Para algunos críticos literarios y analistas de la cultura, por ejemplo, para George
Steiner, todavía vivimos bajo la sombra del romanticismo, en los límites de su
imaginación y en formas estéticas y culturales que se conforman a partir de la
dialéctica entre lo trágico y lo melodramático:
Por otro lado, el escritor húngaro Imre Kertész, sobreviviente de los campos de
concentración de Auschwitz-Buchenwald, ha visto en el terror de la experiencia
concentracionaria el futuro de la humanidad: “Cuando reflexiono sobre los efectos
traumáticos de Auschwitz, reflexiono paradójicamente más sobre el futuro que sobre
el pasado.” Kertész, en relación con la tensión artística que se produce entre la
ausencia de la tragedia y cierto acento trágico en la era moderna, se pregunta: “¿Qué
posibilidades tiene el arte cuando ya no existe el tipo humano (el tipo trágico) al que
nunca ha dejado de describir? El héroe de la tragedia es el hombre que se crea a sí
mismo y fracasa. Hoy en día, sin embargo, el ser humano ya sólo se adapta.” Para
Kertész, la “alienación” del ser humano en el mundo moderno proviene también de
su renuncia a la tragedia, de su inmersión en una “pseudorrealidad” cuyo horizonte
totalitario estaría marcado también por la articulación entre la “realidad” pura del
capital y el melodrama. Sin embargo, también desde la época romántica está latente
un acento trágico en el arte que propicia otras paradojas. En palabras de Carlos
Fuentes: “La tragedia de la historia moderna ha sido la ausencia de tragedia.
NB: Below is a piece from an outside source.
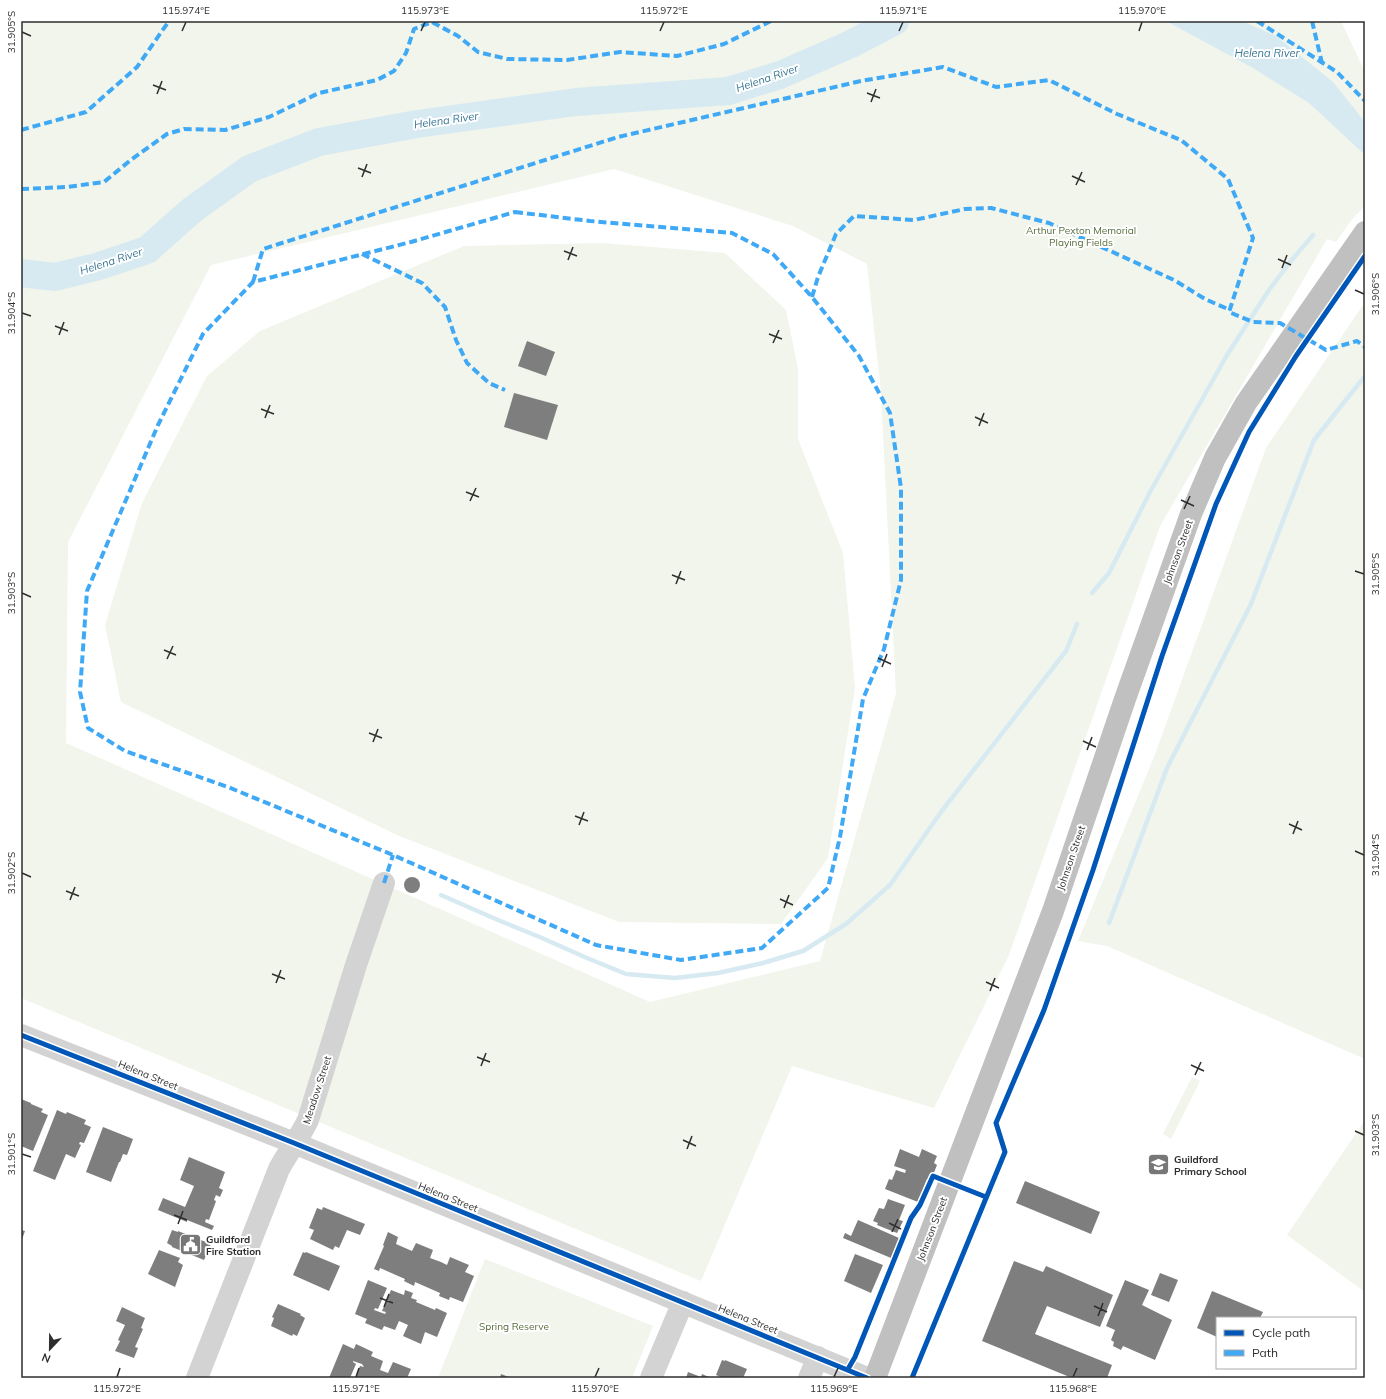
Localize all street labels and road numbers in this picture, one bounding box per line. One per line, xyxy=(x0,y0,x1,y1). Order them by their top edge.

Restaurar la visión trágica ha sido el empeño, sobre todo, de algunos novelistas:
Kafka, Broch, Faulkner, Beckett.” O como enuncia el mismo Kertész: “Su vida es
en gran parte un delito trágico o un error trágico, pero sin las consecuencias
trágicas.”
Entendida la tragedia como esa “forma del género dramático inventada en Ática en
el siglo vi ac.”, esa “visión terrible e inflexible que cala en la vida humana… una
narración que cuenta la vida de algún personaje antiguo o eminente que sufrió una
mengua de fortuna para llegar a un fin desastroso…”, en palabras de Ruth Scodel, y
en la que el sujeto se enfrenta a un destino y a la misma voluntad de los dioses, a
fuerzas que rebasan su entendimiento y que lo destruyen pero que al mismo tiempo
le dejan cierta dignidad trágica, esa forma de la Antigüedad griega, muere como tal
en la época moderna y al mismo tiempo sobrevive a través de su transformación en
una perspectiva trágica que se articula a géneros modernos como la novela, en el
proceso de recomposición narrativa y artística impulsado por el romanticismo.